Taxis can become more responsive because of lower demand.
There will be reduced frequency of accidents, both vehicle to vehicle and those involving pedestrians as well as reduced number of traffic-related deaths.
A subway system is ideal, but even any rail development beyond Manila, with tax incentives for businesses to move out of Manila, will help decongest Manila.
Also, an efficient transport system would bring about investor confidence and even rekindle taxpayers’ faith in government.
“Land developers should be fully invested in any rail development as it will funnel consumer traffic into their businesses,” Marcelo said, while also making sure they’re under the watchful eye of the government, “just to make sure they don’t (control) the development in the suggested or planned routes.”

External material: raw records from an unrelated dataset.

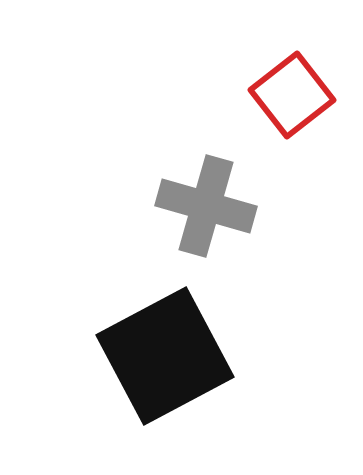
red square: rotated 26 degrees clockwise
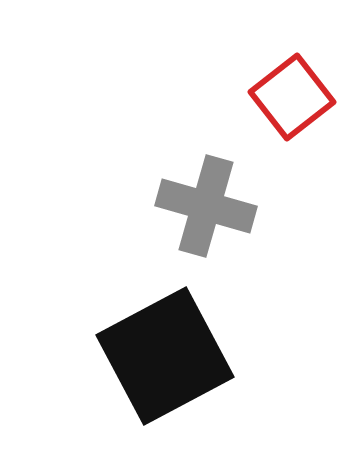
red square: moved 2 px down
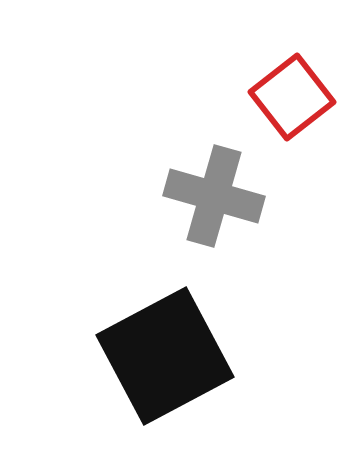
gray cross: moved 8 px right, 10 px up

Much of the public’s negative response on a subway plan can delay the project, as it did for half a century in New York, especially when costs are involved. It is crucial then that there be transparency, rigorous studies and analyses and continued discussions so the commuting public can be better informed about all subway plans. Marcelo suggests having the academe offer graduate studies on rail systems.
Social, lifestyle issue
Ovink thinks “public transit is key in addressing social issues,” except that Manila is running out of roads and out of options and may need to build underground. Like what New York did over a hundred years ago when it suffered the same gridlock Manila is experiencing now on account of the influx of people from just about everywhere.
Doug Most, author of the bestselling book, The Race Underground, about the building of subways in Boston and New York, responded via email, “New York, and Boston, in the late 1800s and early 1900s, were faced with a tidal wave of immigrants arriving daily. They were overcrowded and in desperate conditions. The streets had ground to a standstill. Horse-pulled carriages, or electric-motor trolleys, moved only 4-5 miles per hour and often sat still in congestion.”

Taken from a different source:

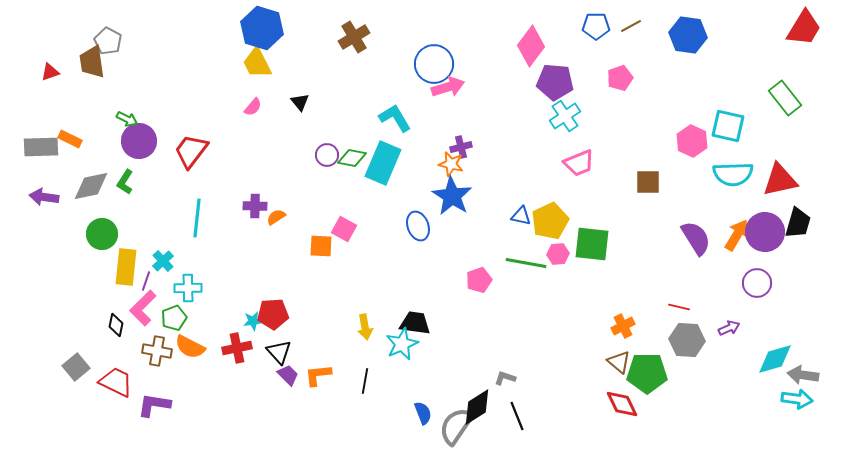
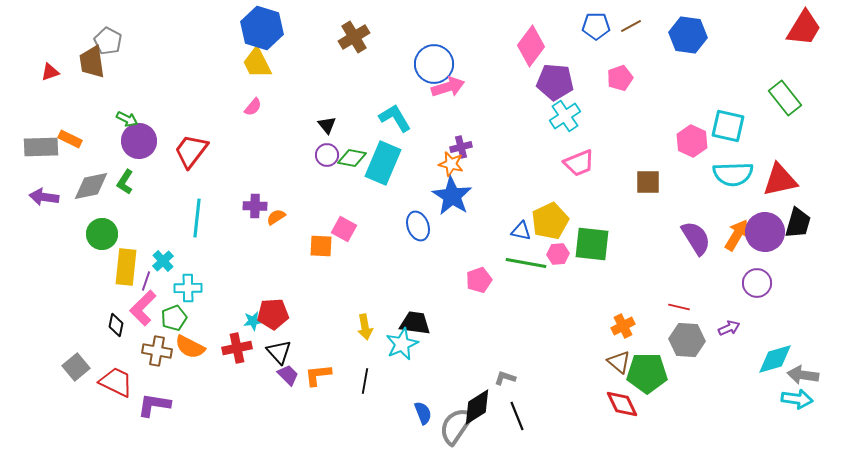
black triangle at (300, 102): moved 27 px right, 23 px down
blue triangle at (521, 216): moved 15 px down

New York then sounds like Manila today.
Said Most, “Relief (in these cities) came in the form of subways. Moving traffic underground cleared the streets of vehicles, allowed people to move more freely on the sidewalks and to cross streets without taking their lives into their own hands. The subways in both cities were enormously successful at relieving congestion.”
But building a subway or multi-mode transport system is not an easy decision. It requires a paradigm shift in thinking — and strong tireless proponents.
New York had piano-making magnate William Steinway, Thomas Edison and other government officials who fought hard for a subway, many of them dying with their vision as nearly half a century passed till construction started.
Not until Manila’s citizens can actually experience the convenience of an efficient rail system like a subway will they start to wonder what they’ve been missing all along.
Meanwhile, more roads will be built while the rest of the world, even car-obsessed, earthquake-prone Los Angeles, are building subways and other less-polluting transport systems..
Gustavo Petro, the mayor of Bogotá, said: “A developed country is not a place where the poor have cars. It’s where the rich use public transportation.”
This quote may resonate in egalitarian New York and other cities but not in Manila where owning a car (and not just any car but big SUVs) is still the ultimate in status symbol, even as its population continues to swell. Manila is the most densely populated city in the world with a population estimated to reach 20 million by 2020.
But even that distinction doesn’t have an effect anymore in Manila. What prevails, awaiting a shift in mindsets, is resignation, the fact that–day in and day out–people in Manila will have to spend more time in traffic (that includes waiting in line and waiting for rides) than with their families and children.